Что может быть смешнее и глупее этого поверья? Тем не менее Марисела содрогнулась, услышав разговор о мерке. И хотя Сантос всячески пытался искоренить в ней суеверие, да и сама она уверяла, что не принимает всерьез колдовства, в глубине души ее точил червь сомнения. А разговор кухарок, подслушанный ею с затаенным дыханием и бьющимся сердцем, подтвердил ужасные подозрения: ее мать влюблена в Сантоса!
Дрожащей рукой она зажала рот, стараясь подавить крик ужаса, и, забыв, зачем собралась на кухню, пошла к дому; но тут же вернулась, потом снова направилась в дом и снова повернула в кухню – словно страшные мысли, с которыми не могла примириться совесть, обратились в непроизвольные движения.
В этот момент она увидела подъехавшего Пахароте и бросилась к нему:
– Ты не встретил по дороге Хуана Примито?
– Да, столкнулся с ним за дубовой рощей. Теперь уж он, должно быть, у самого Эль Миедо: летел быстрее, чем дьявол, унесший христианскую душу.
Подумав мгновенье, она сказала:
– Я должна сейчас же ехать в Эль Миедо.
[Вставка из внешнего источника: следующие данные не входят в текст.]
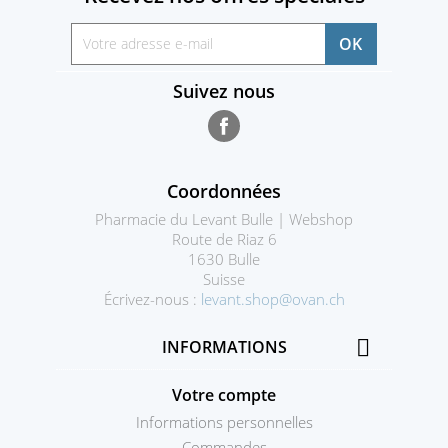
Suivez nous
Facebook
Coordonnées
Pharmacie du Levant Bulle | Webshop
Route de Riaz 6
1630 Bulle
Suisse
Écrivez-nous :
levant.shop@ovan.ch

INFORMATIONS
Votre compte
Informations personnelles
Commandes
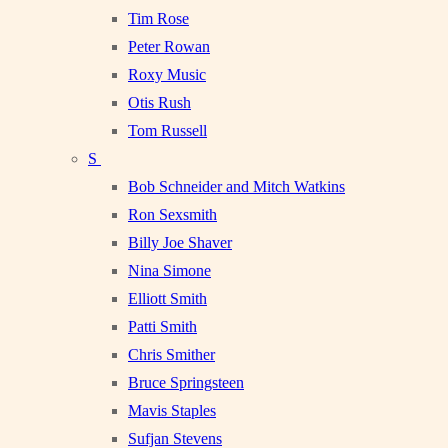
Tim Rose
Peter Rowan
Roxy Music
Otis Rush
Tom Russell
S
Bob Schneider and Mitch Watkins
Ron Sexsmith
Billy Joe Shaver
Nina Simone
Elliott Smith
Patti Smith
Chris Smither
Bruce Springsteen
Mavis Staples
Sufjan Stevens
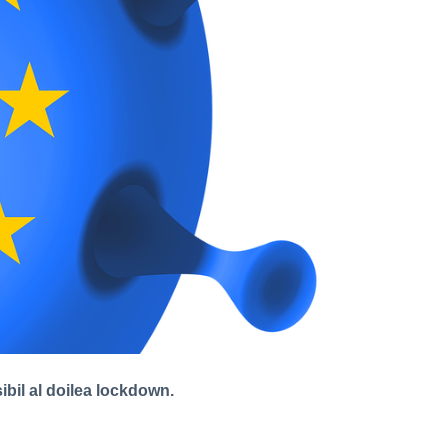
ibil al doilea lockdown.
Ты поедешь со мной?
– А доктор? – спросил Пахароте. – Его нет?
– Дома. Но он не должен ничего знать. Оседлай мне Рыжую так, чтобы никто не заметил.
– Но, нинья Марисела… – возразил Пахароте.
– Не теряй времени на разговоры! Мне надо быть в Эль Мчедо, и если ты боишься…
– Ни слова больше! Иду седлать Рыжую. Ждите меня за банановыми зарослями. Никто ничего не увидит.
Пахароте подумал, что речь идет о чем-то гораздо более серьезном. И именно поэтому да еще потому, что Марисела произнесла: «Если ты боишься…», он решил сопровождать ее, не допытываясь о цели поездки. Еще не родился человек, который мог бы сказать: «Пахароте испугался».